Word that Cisco and Son was in trouble spread around Wall Street and made its way up to Hetty in Bellows Falls. She wasted no time in writing a letter to the principals. The bulk of her fortune—her securities—was not exposed, but her cash deposit of more than $550,000 might be in jeopardy if the bank failed. She demanded that the entire deposit be transferred at once to the Chemical National Bank. Cisco and Foote gulped when they read Hetty’s letter. She was not the only one to ask for a withdrawal as the rumors spread. But the desperate partners could not afford to lose their largest single depositor.

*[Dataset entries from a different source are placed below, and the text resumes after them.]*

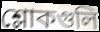
শ্লোকগুলিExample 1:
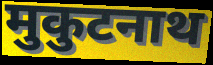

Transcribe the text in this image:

मुकुटनाथ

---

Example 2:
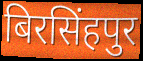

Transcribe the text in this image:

बिरसिंहपुर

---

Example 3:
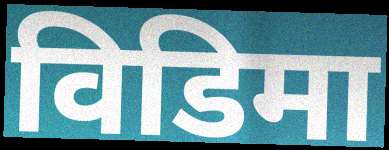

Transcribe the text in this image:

विडिमा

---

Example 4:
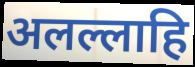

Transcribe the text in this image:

अलल्लाहि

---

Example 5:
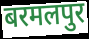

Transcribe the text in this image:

बरमलपुर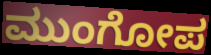
ಮುಂಗೋಪ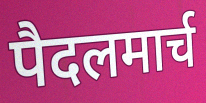
पैदलमार्च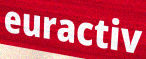
euractiv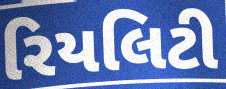
રિયલિટી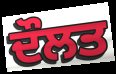
ਦੌਲਤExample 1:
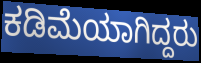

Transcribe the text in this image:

ಕಡಿಮೆಯಾಗಿದ್ದರು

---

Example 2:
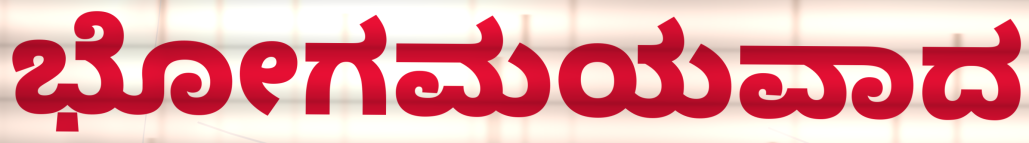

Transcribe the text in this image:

ಭೋಗಮಯವಾದ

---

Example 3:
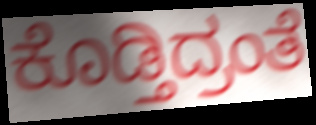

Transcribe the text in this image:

ಕೊಡ್ತಿದ್ರಂತೆ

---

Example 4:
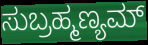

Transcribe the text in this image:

ಸುಬ್ರಹ್ಮಣ್ಯಮ್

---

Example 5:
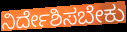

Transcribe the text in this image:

ನಿರ್ದೇಶಿಸಬೇಕುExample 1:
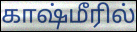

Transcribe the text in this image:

காஷ்மீரில்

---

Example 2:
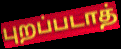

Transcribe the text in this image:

புறப்படாத்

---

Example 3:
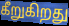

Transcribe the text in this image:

கீறுகிறது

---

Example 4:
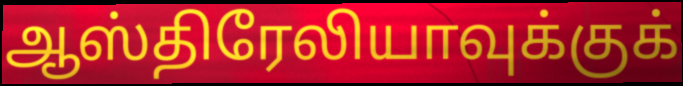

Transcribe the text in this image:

ஆஸ்திரேலியாவுக்குக்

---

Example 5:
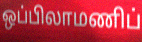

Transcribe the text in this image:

ஒப்பிலாமணிப்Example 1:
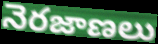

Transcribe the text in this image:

నెరజాణలు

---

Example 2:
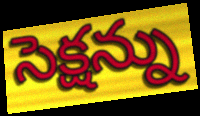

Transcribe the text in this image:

సెక్షన్ను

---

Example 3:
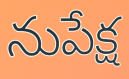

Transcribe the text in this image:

నుపేక్ష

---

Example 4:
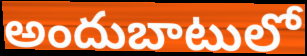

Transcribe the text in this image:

అందుబాటులో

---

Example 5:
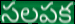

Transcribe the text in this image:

సలపక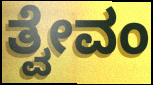
ತ್ವೇವಂ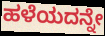
ಹಳೆಯದನ್ನೇ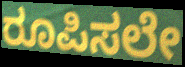
ರೂಪಿಸಲೇ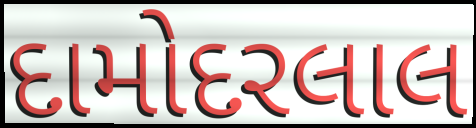
દામોદરલાલ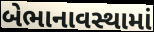
બેભાનાવસ્થામાંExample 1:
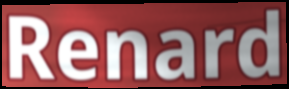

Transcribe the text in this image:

Renard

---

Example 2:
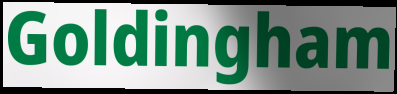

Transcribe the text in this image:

Goldingham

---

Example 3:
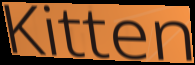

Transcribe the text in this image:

Kitten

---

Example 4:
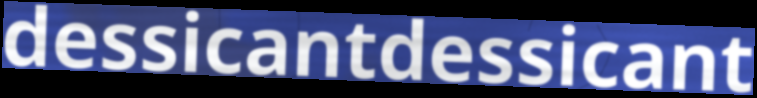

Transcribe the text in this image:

dessicantdessicant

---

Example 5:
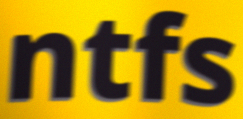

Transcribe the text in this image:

ntfs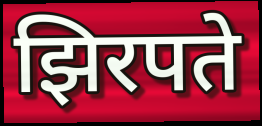
झिरपते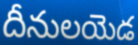
దీనులయెడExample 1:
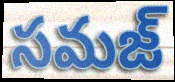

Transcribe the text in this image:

సమజ్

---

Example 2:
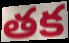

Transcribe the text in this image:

తక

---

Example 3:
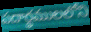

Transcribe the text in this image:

Hetty had every right to expect Cisco and Foote to do as she had asked. But there was a complication, which the partners cited in refusing to honor her demand. It seemed that while Hetty was the largest depositor at John J. Cisco and Son, Edward Green was its largest debtor. The pride of Bellows Falls, Far East trader extraordinaire, owner of thirty-one suits, generous tipper,
and man-about-town, owed the bank no less than $702,000. Green had been a close associate of Foote and Cisco’s, and had been involved with them in a variety of investments. Like them, he had been a major investor in the Louisville and Nashville Railroad, serving on its board of directors and even for a short time as its president. Doubtless the collapse of the L&N had hurt him badly, but the overall economy of the early 1880s offered any number of opportunities for a speculator to lose money. Whatever Edward’s specific investments, his performance during this time tells an all too familiar tale of a man chasing one doomed investment after another in a desperate bid to recapture a lost fortune. As Edward sank further and further into debt, John J. Cisco and Son was only too willing to continue extending credit to him. Edward never explicitly offered Hetty’s fortune as collateral—at least, the bank presented no evidence of this. Nevertheless, creditors did not hesitate lending money to a man whose wife sat on a pile of $25 million. Now, Cisco and Foote asked Hetty to make good on the debt.

It’s not clear just when Edward’s serious troubles began, but a quitclaim deed, buried in an old record book in the town clerk’s office in Bellows Falls, provides a clue. It is dated June 19, 1884, three months after the death of John J. Cisco. The deed, signed by Cisco’s son, relinquished the elder Cisco’s claim to the Tucker House, for the sum of one dollar. The new owner specified in the deed is Hetty Green. There seems only one reasonable (and utterly poignant) inference to draw from this document: Edward had put up his house, either as collateral or as direct repayment of a loan, and lost it. The New York bankers, with little practical need for a house in Vermont, in turn agreed to hand the house over to their largest depositor, as a gesture of goodwill. As of June 1884, Edward was living in his ancestral family home as a guest of his wife.

Hetty was sitting in that very house, seething, when she wrote a second, and much sterner, letter to Cisco and Foote. Her husband’s finances were his own affair. She had no intention
of covering loans she had not taken out. Should the bank refuse to release her money at once, she would sue. When Foote and Cisco received this missive, they took what they saw as their only remaining recourse.

The New York Stock Exchange had already closed for the day on January 15, 1885. Moneymen from the city’s banks and trusts were already bundling on their coats against the winter chill in wind-whipped lower Manhattan. Cisco and Son issued a terse announcement that it was suspending operations. Then as now, bad news was usually relayed after the close of the business day, to allow traders to mull and sift and sleep on news before reacting to it.